**How to complete this task:**
Before printing the listing, strip out its pictures and keep everything else exact.

**Dataset excerpts:**
======

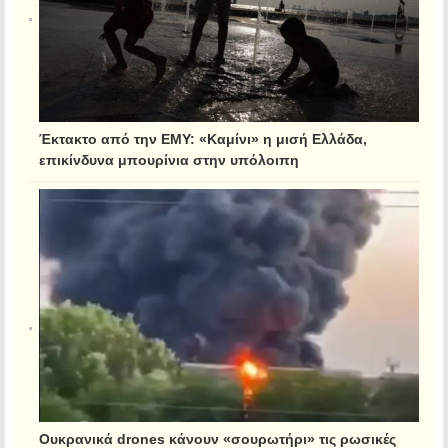
Έκτακτο από την ΕΜΥ: «Καμίνι» η μισή Ελλάδα,
επικίνδυνα μπουρίνια στην υπόλοιπη
Ουκρανικά drones κάνουν «σουρωτήρι» τις ρωσικές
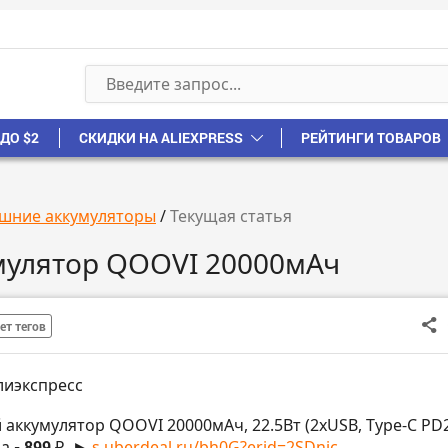
ДО $2
СКИДКИ НА ALIEXPRESS
РЕЙТИНГИ ТОВАРОВ
шние аккумуляторы
/
Текущая статья
мулятор QOOVI 20000мАч
ет тегов
лиэкспресс
 аккумулятор QOOVI 20000мАч, 22.5Вт (2xUSB, Type-C PD
за
- 899 ₽
►
s.uberdeal.ru/bh0G?erid=2SDnjc...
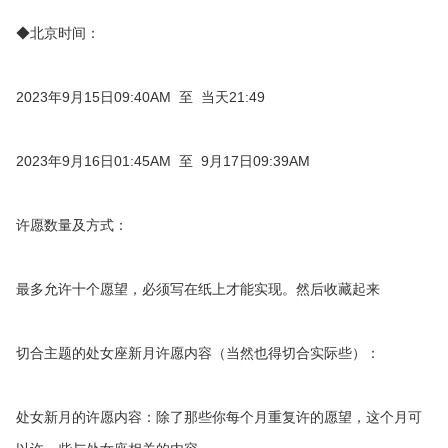
◆北京时间：
2023年9月15日09:40AM 至 当天21:49
2023年9月16日01:45AM 至 9月17日09:39AM
许愿数量及方式：
最多允许十个愿望，必须写在纸上才能实现。然后收藏起来
切合主题的处女座新月许愿内容（当然也得切合实际些）：
处女新月的许愿内容：除了那些你每个月重复许的愿望，这个月可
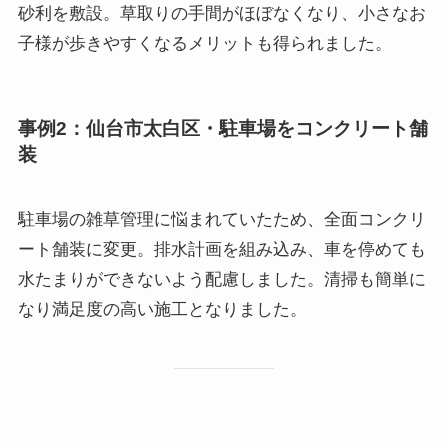
砂利を敷設。草取りの手間がほぼなくなり、小さなお
子様が歩きやすくなるメリットも得られました。
事例2：仙台市太白区・駐車場をコンクリート舗
装
駐車場の雑草管理に悩まれていたため、全面コンクリ
ート舗装に変更。排水計画を組み込み、車を停めても
水たまりができないよう配慮しました。清掃も簡単に
なり満足度の高い施工となりました。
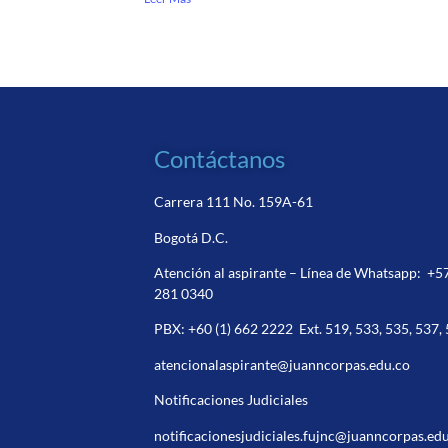
Contáctanos
Carrera 111 No. 159A-61
Bogotá D.C.
Atención al aspirante – Línea de Whatsapp:
+5
281 0340
PBX:
+60 (1) 662 2222
Ext. 519, 533, 535, 537,
atencionalaspirante@juanncorpas.edu.co
Notificaciones Judiciales
notificacionesjudiciales.fujnc@juanncorpas.ed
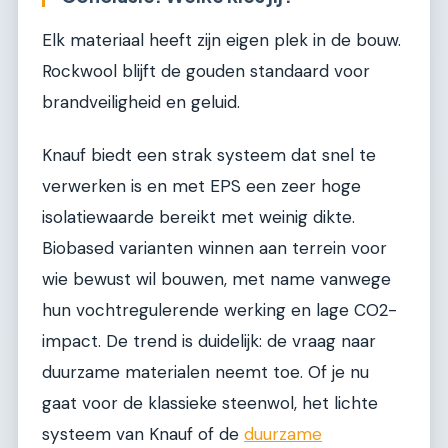
Elk materiaal heeft zijn eigen plek in de bouw.
Rockwool blijft de gouden standaard voor
brandveiligheid en geluid.
Knauf biedt een strak systeem dat snel te
verwerken is en met EPS een zeer hoge
isolatiewaarde bereikt met weinig dikte.
Biobased varianten winnen aan terrein voor
wie bewust wil bouwen, met name vanwege
hun vochtregulerende werking en lage CO2-
impact. De trend is duidelijk: de vraag naar
duurzame materialen neemt toe. Of je nu
gaat voor de klassieke steenwol, het lichte
systeem van Knauf of de
duurzame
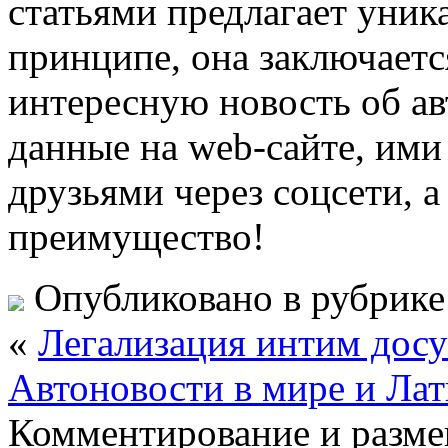
статьями предлагает уни
принципе, она заключаетс
интересную новость об ав
данные на web-сайте, ими
друзьями через соцсети, а
преимущество!
Опубликовано в рубрик
«
Легализация интим досу
Автоновости в мире и Ла
Комментирование и разме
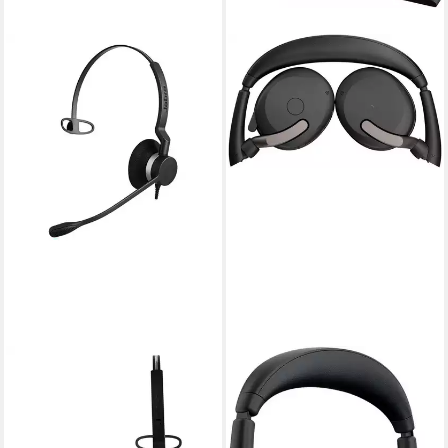
JABRA
JABRA
Jabra BIZ 2300 USB UC
Evolve2 65 Flex Headset
Mono kabelgebundenes On-
(Rauschunterdrückung,
Ear Headset Schwarz Neu
Google Assistant, Bluetooth)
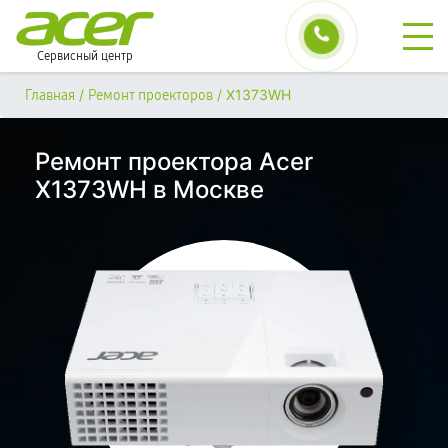
Сервисный центр
/
/
X1373WH
Главная
Ремонт проекторов
Ремонт проектора Acer
X1373WH в Москве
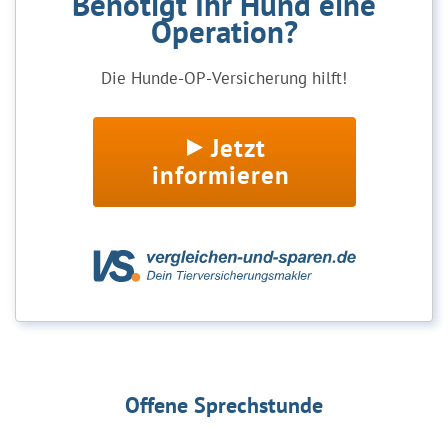
Benötigt Ihr Hund eine
Operation?
Die Hunde-OP-Versicherung hilft!
Jetzt
informieren
Offene Sprechstunde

======

**Solution:**
Έκτακτο από την ΕΜΥ: «Καμίνι» η μισή Ελλάδα,
επικίνδυνα μπουρίνια στην υπόλοιπη
Ουκρανικά drones κάνουν «σουρωτήρι» τις ρωσικές
ДО $2
СКИДКИ НА ALIEXPRESS
РЕЙТИНГИ ТОВАРОВ
шние аккумуляторы
/
Текущая статья
мулятор QOOVI 20000мАч
ет тегов
лиэкспресс
 аккумулятор QOOVI 20000мАч, 22.5Вт (2xUSB, Type-C PD
за
- 899 ₽
►
s.uberdeal.ru/bh0G?erid=2SDnjc...
◆北京时间：
2023年9月15日09:40AM 至 当天21:49
2023年9月16日01:45AM 至 9月17日09:39AM
许愿数量及方式：
最多允许十个愿望，必须写在纸上才能实现。然后收藏起来
切合主题的处女座新月许愿内容（当然也得切合实际些）：
处女新月的许愿内容：除了那些你每个月重复许的愿望，这个月可
砂利を敷設。草取りの手間がほぼなくなり、小さなお
子様が歩きやすくなるメリットも得られました。
事例2：仙台市太白区・駐車場をコンクリート舗
装
駐車場の雑草管理に悩まれていたため、全面コンクリ
ート舗装に変更。排水計画を組み込み、車を停めても
水たまりができないよう配慮しました。清掃も簡単に
なり満足度の高い施工となりました。
Contáctanos
Carrera 111 No. 159A-61
Bogotá D.C.
Atención al aspirante – Línea de Whatsapp:
+5
281 0340
PBX:
+60 (1) 662 2222
Ext. 519, 533, 535, 537,
atencionalaspirante@juanncorpas.edu.co
Notificaciones Judiciales
notificacionesjudiciales.fujnc@juanncorpas.ed
Elk materiaal heeft zijn eigen plek in de bouw.
Rockwool blijft de gouden standaard voor
brandveiligheid en geluid.
Knauf biedt een strak systeem dat snel te
verwerken is en met EPS een zeer hoge
isolatiewaarde bereikt met weinig dikte.
Biobased varianten winnen aan terrein voor
wie bewust wil bouwen, met name vanwege
hun vochtregulerende werking en lage CO2-
impact. De trend is duidelijk: de vraag naar
duurzame materialen neemt toe. Of je nu
gaat voor de klassieke steenwol, het lichte
systeem van Knauf of de
duurzame
статьями предлагает уни
принципе, она заключаетс
интересную новость об ав
данные на web-сайте, ими
друзьями через соцсети, а
преимущество!
Опубликовано в рубрик
«
Легализация интим досу
Автоновости в мире и Ла
Комментирование и разме
JABRA
JABRA
Jabra BIZ 2300 USB UC
Evolve2 65 Flex Headset
Mono kabelgebundenes On-
(Rauschunterdrückung,
Ear Headset Schwarz Neu
Google Assistant, Bluetooth)
Сервисный центр
/
/
X1373WH
Главная
Ремонт проекторов
Ремонт проектора Acer
X1373WH в Москве
Benötigt Ihr Hund eine
Operation?
Die Hunde-OP-Versicherung hilft!
Jetzt
informieren
Offene Sprechstunde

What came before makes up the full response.